Here's my question--where did this skill come from or who dreamed it up and why?
 
I'll take a stab at it. I haven't been around long enough to know where the drill came from but it goes way back. It is esentially a confidence builder/stress test. It demonstrates general comfort in the water as well as comfort and familiarity with equipment. I teach IANTD and PADI. IANTD uses the bail out while PADI does not. Last week I had some PADI Dive Master candidates who are also IANTD Dive Master candidates do bailouts. It was fun and even though all these divers were originally trained PADI (by me) and had never done it before none found the drill difficult.
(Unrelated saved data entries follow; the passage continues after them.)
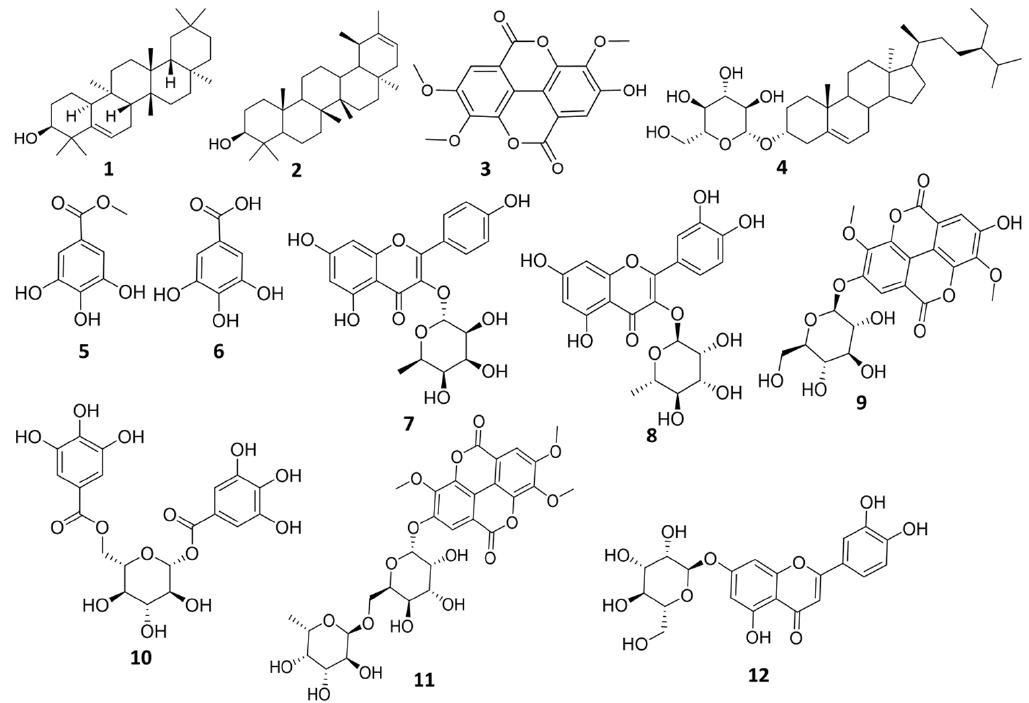
Figure 1. Structure of the isolated compounds from E. abyssinica.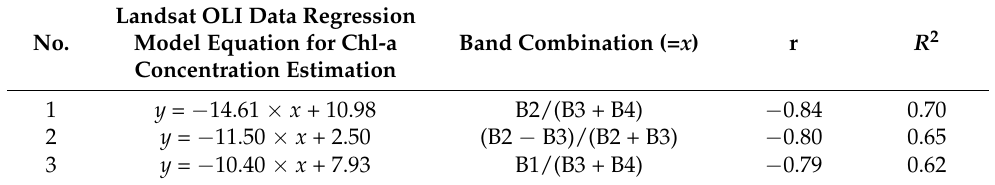
Table 6. Regression model for the retrieval of Chl-a concentration using Landsat OLI training datasets.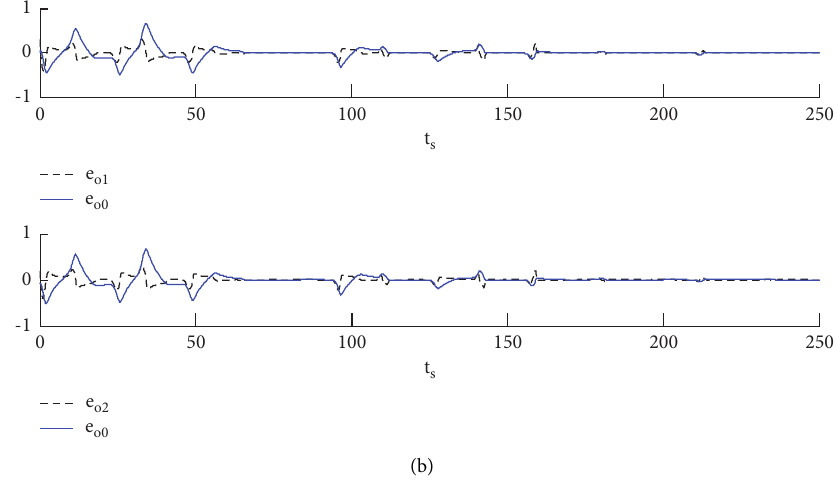
Figure 3: (a) Error between the master observer states and (b) that corresponding to the states of slave observers of Theorem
IT's just fun and practice/games in the pool.
 
I figure it's a stress test that might keep otherwise capable folks from getting certified. NAUI used to be on some sort of exclusivity trip, making learning to dive difficult. They've been trying to catch up with PADI ever since PADI had created for them the standardised, modular teaching method.
Way back when, scuba was a dangerous "sport", when guys would steal the fire extinguisher from their high school for a tank, and make their reg from directions in Popular Mechanics magazine. Different passtime now, with not so much need to keep people from enjoying diving.
Cheers,
Melissa
Retired Padi OWSI 37600
 
Sounds familiar to the ditch & don excercise that I will be going through in my SDI DiveMaster course (remove all gear at the deep end of pool. Surface. Take a few breaths, duck dive, and don everything and swim back to shallow end.)
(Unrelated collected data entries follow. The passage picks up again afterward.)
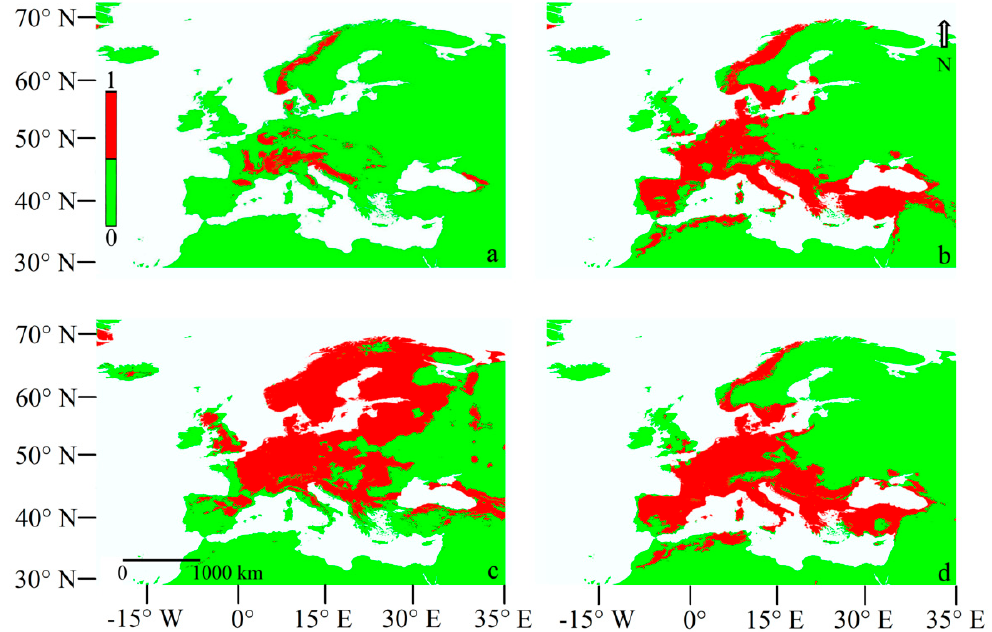
Figure 4. Ecological Niche Models for P. mugo/uncinata ( a ), P. nigra ( b ), P. sylvestris ( c ) and Q. pubescens ( d ) using the current scenario. Binary map shows: 0 = unsuitable habitat; 1 = suitable habitat.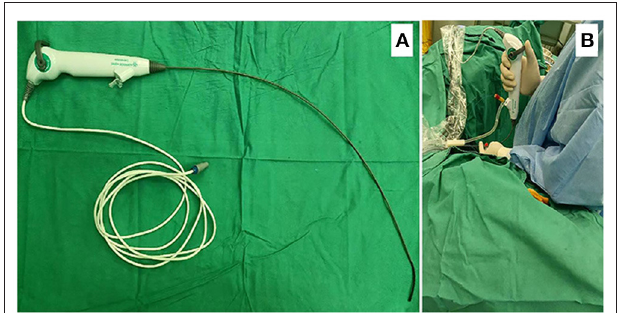
FIGURE 1 | (A) Chinese single-use FURS ZebraScopeTM (Happiness Workshop): The outer diameter of the front end of the lens is F7.4, and the maximum outer diameter of the lens is F8.6. The operating channel is a single channel with an inner diameter of F3.6. The steering angle of the mirror head end is 1:1, and the minimum bending radius is about 8mm. The head end can bend more than 270 in both no-load. (B) Application of the single-use digital FURS ZebraScopeTM during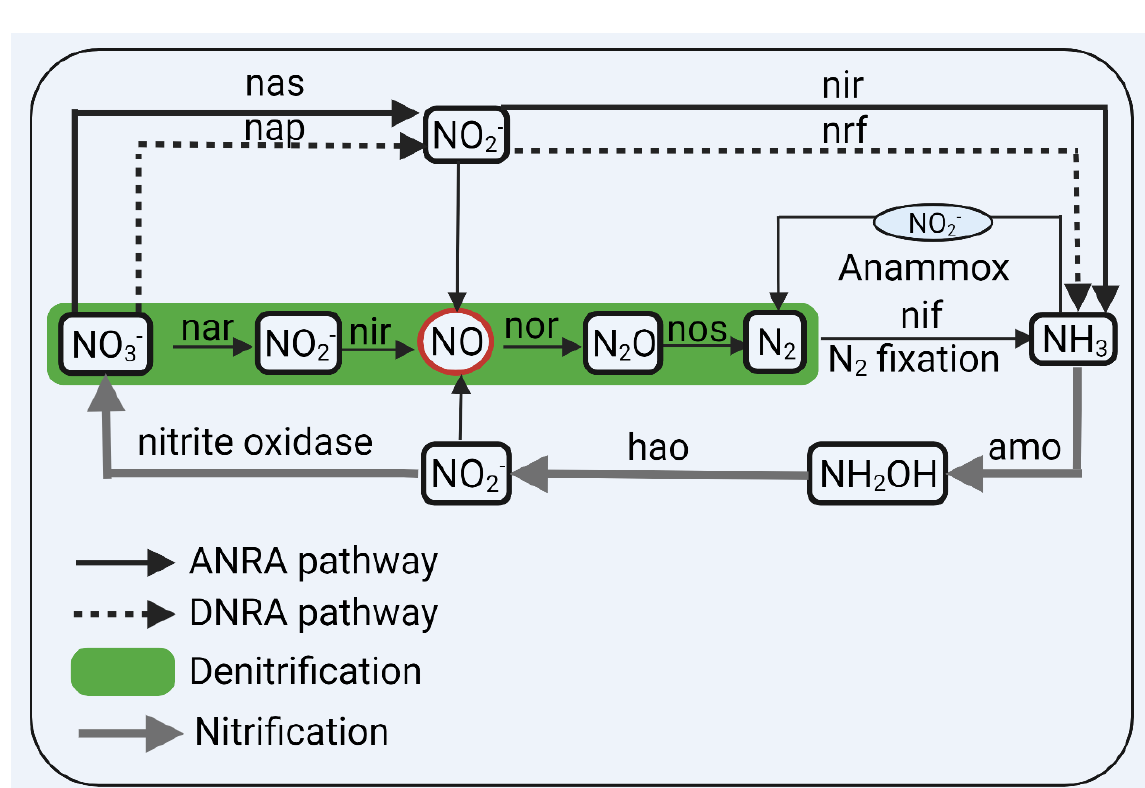
Figure 2: The nitrogen cycle in bacteria. Nitrate (NO 3- ) is converted to ammonia (NH 3 ) via ANRA (as- similatory nitrate reduction to ammonia), DNRA (dissimilatory nitrate reduction to ammonia), and deni- trification pathways. Dinitrogen (N 2 ) fixation converts N 2 to NH 3 . NH 3 is converted to NO 3- aerobically (nitrification) or anaerobically via the anammox (anaerobic ammonium oxidation) process. nas, nap, nar are nitrate reductases, and nir and nrf are nitrite (NO 2- ) reductases. amo, ammonia oxidase; hao, hy- droxylamine oxidoreductase; N 2 O, nitrous oxide. Created with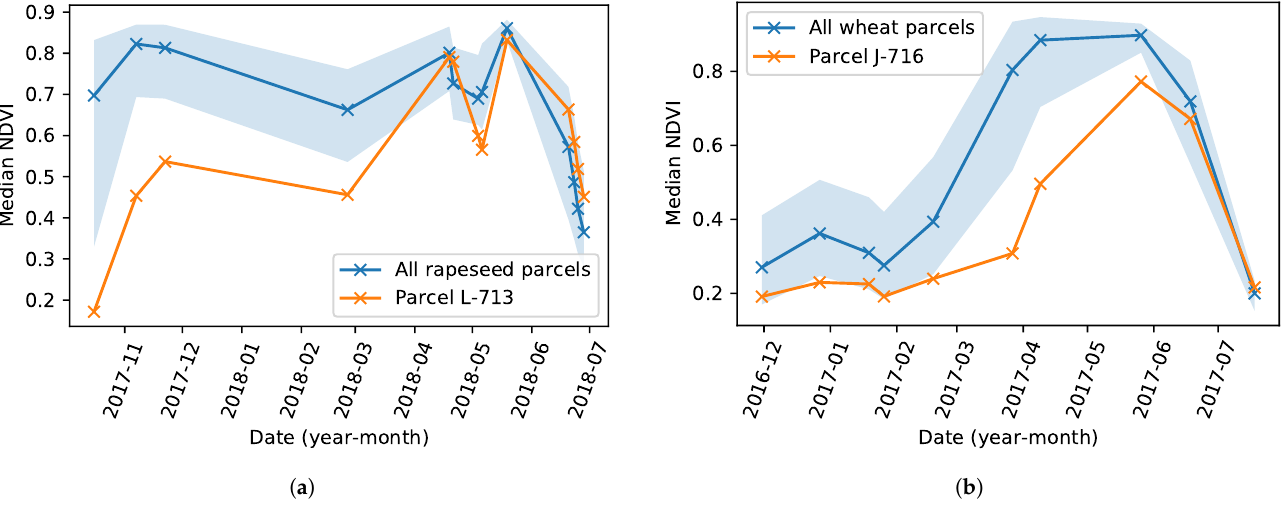
Figure 15. Median NDVI for late growth parcels ( a ) rapeseed parcel and ( b ) wheat parcel. The blue line is the median value of the whole dataset. The blue area is filled between the 10th and 90th percentiles. The orange line is a specific parcel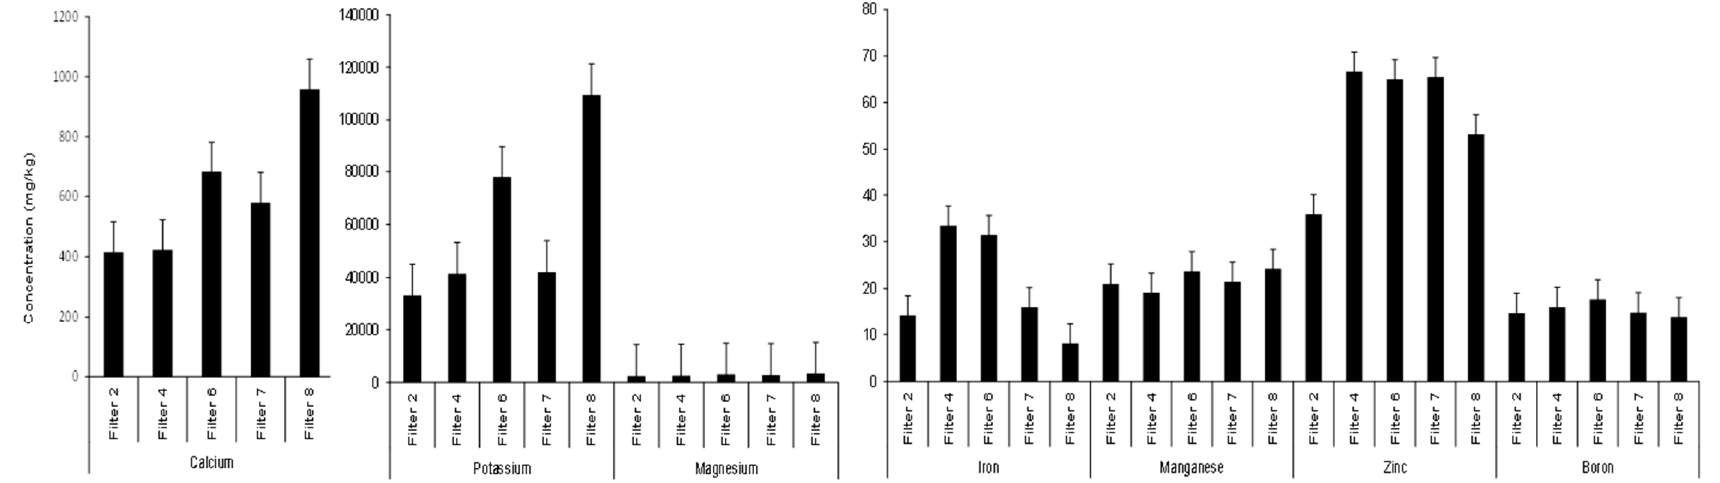
Figure 5 . Elemental analysis within harvested chili daughter generations. Figure 5. Elemental analysis within harvested chili daughter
And like Mike F. said, purpose is to be a confidence builder.
 
TexasMike--NAUI also has the ditch and don excercise. I agree that it has the intention of building confidence etc. I wonder how "they" came up with such an excercise. Did it originate with NAUI or was it a product of military training before SCUBA was a sport or recreational activity? Could it be that Vinga is correct and it started as an exclusivity thing?
 
I did my initial certification through SSI and we had to submerge to the bottom of the pool, remove all of our gear, surface and go back down and put it all back on. I am currently doing my PADI Divemaster course and they do not teach that skill for basic OW students but DM's have to exchange all of their gear with another person while buddy breathing.


Scot
 
Originally posted by jbd
where did this skill come from or who dreamed it up and why?

Our NAUI instructor doesn't have this as one of our required skills, but has something much more difficult as a stress test or "confidence builder." We have to throw our mask, fins, and snorkel into the deep end, wait for them to settle on the bottom, then jump in holding our breath, retrieve and don fins, retrieve and don mask, clear mask, and then come back up to the surface.
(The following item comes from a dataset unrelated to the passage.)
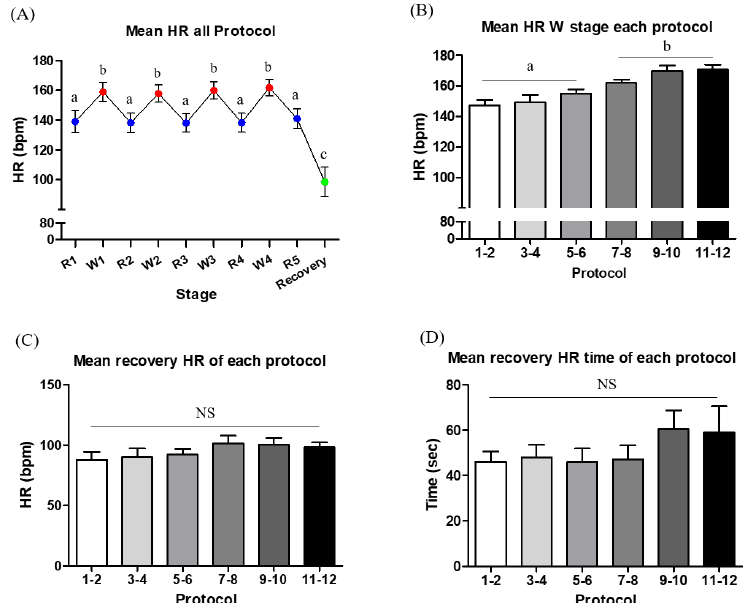
Figure 3. Analysis of the mean heart rate (HR) during exercise and the recovery HR after exercise. ( A ) The mean HR values for all dogs during incomplete resting stage (R1–R5), workout stage (W1– W4), and recovery. ( B ) Changes in the mean HR during the W stage according to treadmill exercise protocol (1–6 vs. 7–12). ( C ) The recovery HR at 1 min after exercise ( D ) The recovery HR time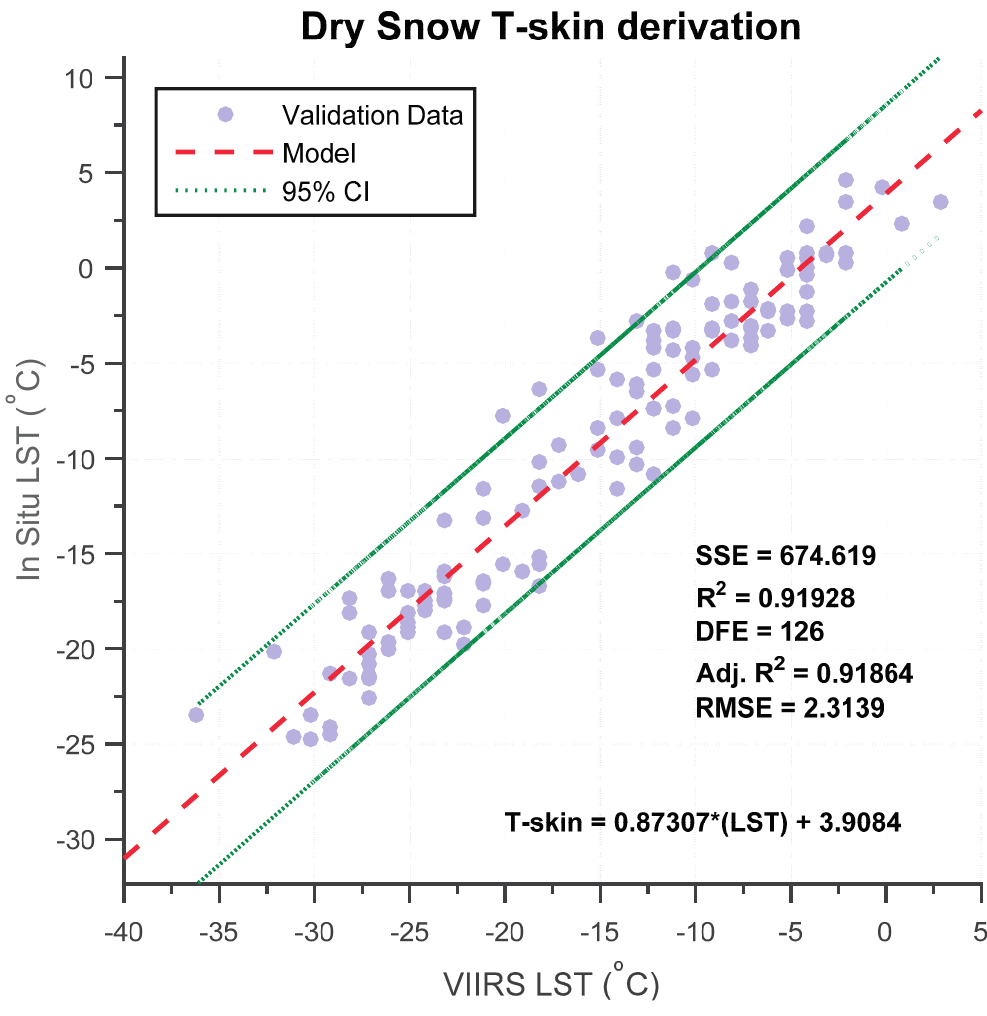
Figure 13. T-skin derived empirical formula based on linear regression model between clear-sky VIIRS LST nighttime (dry snow) views with respective in situ temperatures at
When I finally was able to do it, I did feel confident and happy that I could complete this skill. However, my wife still can't do it, and she's just about ready to give up on scuba diving now because of it ;-0

I really hope she can make it, but even with a lot of positive encouragement from me, this kind of skill may keep her out of scuba. Of course this will make it more difficult and less fun for me to able to go diving-- rather than being the sport that we wanted to get into together, I'll get stuck being addicted to it alone! ;-(

Chris
 
chris,

That's stupid. Tell the instructor it's stupid (and not required by any agency -- therefore I assume he made it up), and take your wife to a new instructor who has a damned clue.

- Warren
 
That's stupid. Tell the instructor it's stupid (and not required by any agency -- therefore I assume he made it up), and take your wife to a new instructor who has a damned clue.

You guys scream about raising standards, then when an instructor does, you're still unhappy.

This is close to the exercise we did for YMCA dive master. Gear on the bottom in the deep end on lane 6 with a diver to help hand it to us. We did a surface dive and swam underwater from lane 1 to the gear, donned and cleared it before surfacing.

It's an excellent exercise, the most challenging of the DM training (not everyone could do it), but I don't think failure to pass this skill should prevent someone from completing BOW training.